I love this model of oven-cooked chicken thighs. I actually use my favorite Rice-A-Roni and complete the first steps before bring to a boil(toasting rice in butter, then adding water and seasonings)Then put that and whatever veggies I want in a Pyrex. Then placing the well seasoned thighs on top of the veggies so they barely touch the water, and the skin on top gets crispy. Also I cook at 375 or 425 depending on size of thighs and how crispy I want skin. Good stuff.
Good comfort food recipe. I spiced it up a bit by adding a 8 oz can of jalapeno tomato sauce, and it came out great.
I used skinless thighs that I breaded the top side of with italian bread crumbs. I also subtracted the bullion but added a can of cream of chicken soup, then only used about 1 1/2 cups of water, a tsp of salt , and a tbsp of italian seasoning. Delish!
This recipe is very very misleading. The ACTUAL time it takes to cook this recipe is about double or a little more. Also a lidded dish would have worked way better. I have little time to make meals after work and this wasted my time. The rice was completely uncooked as well as the chicken by the time the recipe said it was supposed to be ‘done’. It was undercooked and bland. Ended up ordering takeout instead because it was unfixable at that point. Don’t even bother with this one.
I have made this recipe several times. You can use shredded rotisserie chicken to make it faster. I added extra seasonings like garlic, onion powder, tumeric, red pepper flakes, black pepper, etc and covered with foil. The addition of mushrooms, carrots, and tomatoes from garden also helped
I used as a basic recipe. First I sautés my onions and rice in butter then added broth. I used half tsp of Cajun seasoning in rice. Seasoned the chicken with salt and more Cajun seasoning before putting on top of rice to bake. Pretty tasty.
Season the chicken under the skin (or remove the skin if that’s your preference), either with Adobo, season salt or Mrs. Dash. Add fresh or frozen mixed veggies to the rice and increase the water by 1/2 to 1 cup. Cover tightly with foil and stir the rice halfway through cooking.
This was just okay. Luckily, I used instant rice, so that part was tasty we thought. I cooked it at 375 for 55 minutes and it got to temp. But the recipe itself was vague and frustrating to follow.
Very good! I made some of the same changes that other posters mentioned. I added carrots and a splash of wine. Husband loves chicken and rice bake, but I find it rather bland. This was not. I browned 4 chicken thighs in olive oil with garlic salt for – 3 to 4 minutes. Removed from pan, cooked the carrots and onions. I followed the original recipe with the rice, water, bouillon and butter in the mix. Topped the rice mixture with the thighs and baked in 350 degree oven for 40 minutes.

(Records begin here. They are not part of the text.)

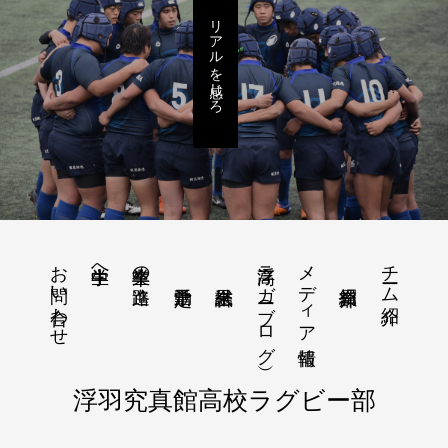
リアルを感じろ
お問い合わせ
浮高ラガー（ブログ）
メディア情報
チーム紹介
中学生へ
卒業生の進路
浮羽究真館高校ラグビー部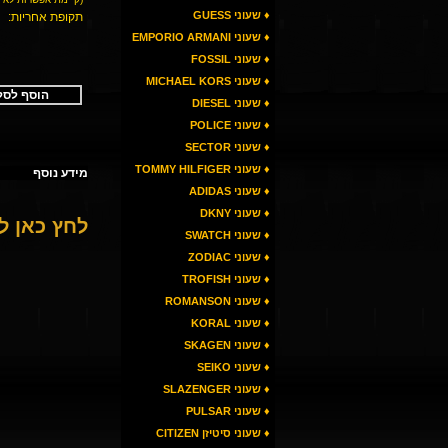
♦ שעוני GUESS
תקופת אחריות:
♦ שעוני EMPORIO ARMANI
♦ שעוני FOSSIL
♦ שעוני MICHAEL KORS
הוסף לסל
♦ שעוני DIESEL
♦ שעוני POLICE
♦ שעוני SECTOR
♦ שעוני TOMMY HILFIGER
מידע נוסף
♦ שעוני ADIDAS
♦ שעוני DKNY
לחץ כאן 
♦ שעוני SWATCH
♦ שעוני ZODIAC
♦ שעוני TROFISH
♦ שעוני ROMANSON
♦ שעוני KORAL
♦ שעוני SKAGEN
♦ שעוני SEIKO
♦ שעוני SLAZENGER
♦ שעוני PULSAR
♦ שעוני סיטיזן CITIZEN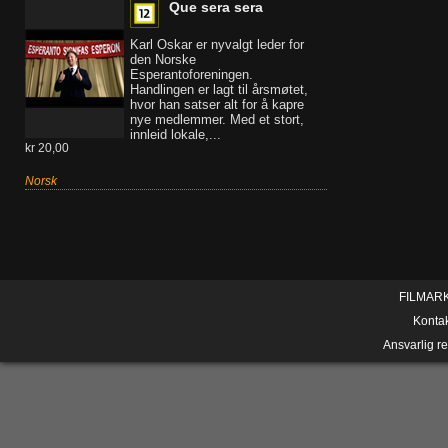
Que sera sera
Karl Oskar er nyvalgt leder for
den Norske
Esperantoforeningen.
Handlingen er lagt til årsmøtet,
hvor han satser alt for å kapre
nye medlemmer. Med et stort,
innleid lokale,...
kr 20,00
Norsk
FILMAR
Konta
Ansvarlig r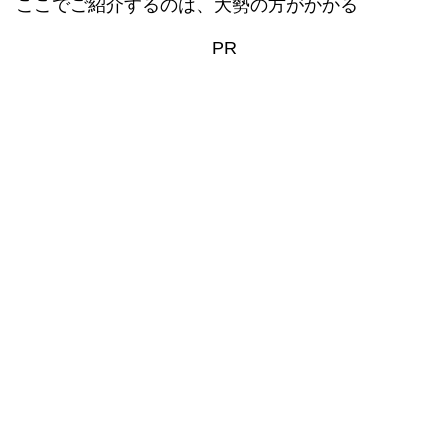
ここでご紹介するのは、大勢の方がかかる
PR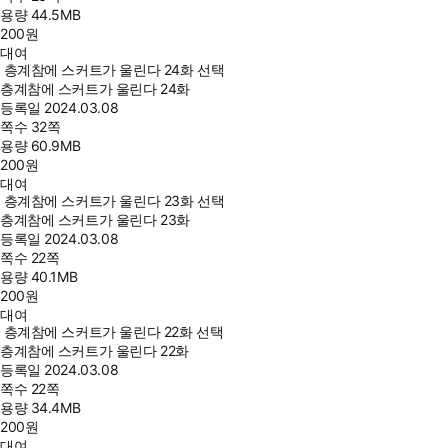
용량
44.5MB
200
원
대여
층계참에 스커트가 울린다 24화 선택
층계참에 스커트가 울린다 24화
등록일
2024.03.08
쪽수
32쪽
용량
60.9MB
200
원
대여
층계참에 스커트가 울린다 23화 선택
층계참에 스커트가 울린다 23화
등록일
2024.03.08
쪽수
22쪽
용량
40.1MB
200
원
대여
층계참에 스커트가 울린다 22화 선택
층계참에 스커트가 울린다 22화
등록일
2024.03.08
쪽수
22쪽
용량
34.4MB
200
원
대여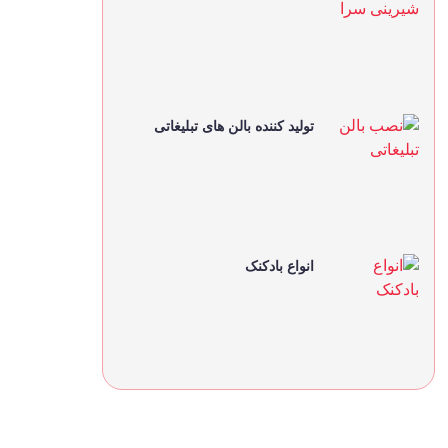
تولید کننده بالن های تبلیغاتی
انواع بادکنک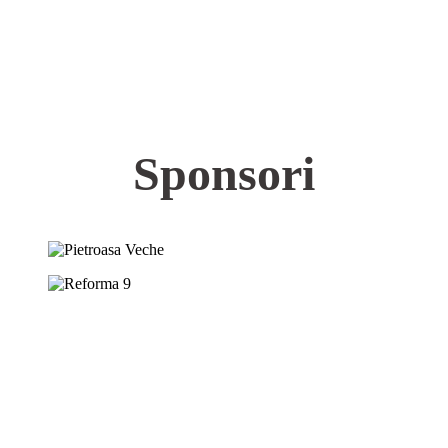
Sponsori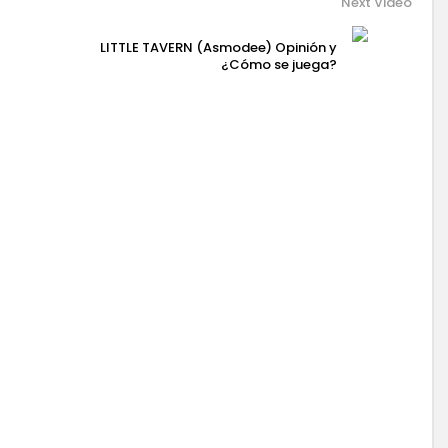
Next Video
LITTLE TAVERN (Asmodee) Opinión y
¿Cómo se juega?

Delicious!
really good and easy. i have used pork chops for this one as well.
I used chicken broth , low salt, instead of bouillon and put lemon pepper spice on the chicken. Cooked it at 400 as it wasn’t even cooking the rice after 45 minutes at 350 in a convection oven. A big hit!
I found that my rice didn’t soak up the water even after baking for over an hour. I added some steamed broccoli for color and some seasoned salt on the chicken as another reviewer suggested. I will try baking at a higher temperature next time.
Instead of Italian seasoning I used salt, pepper and paprika. I also browned it before baking.
Simply chicken and rice. I substituted brown rice for white rice. I sautéed onion, celery, carrot and mushrooms with a little garlic. Then I added the rice and cooked it about 20 minutes before adding chicken. You can use any seasoning you like on the chicken. Lovely simple, but yummy recipe.
Too much water. Cut it back to 1 1/2 cups.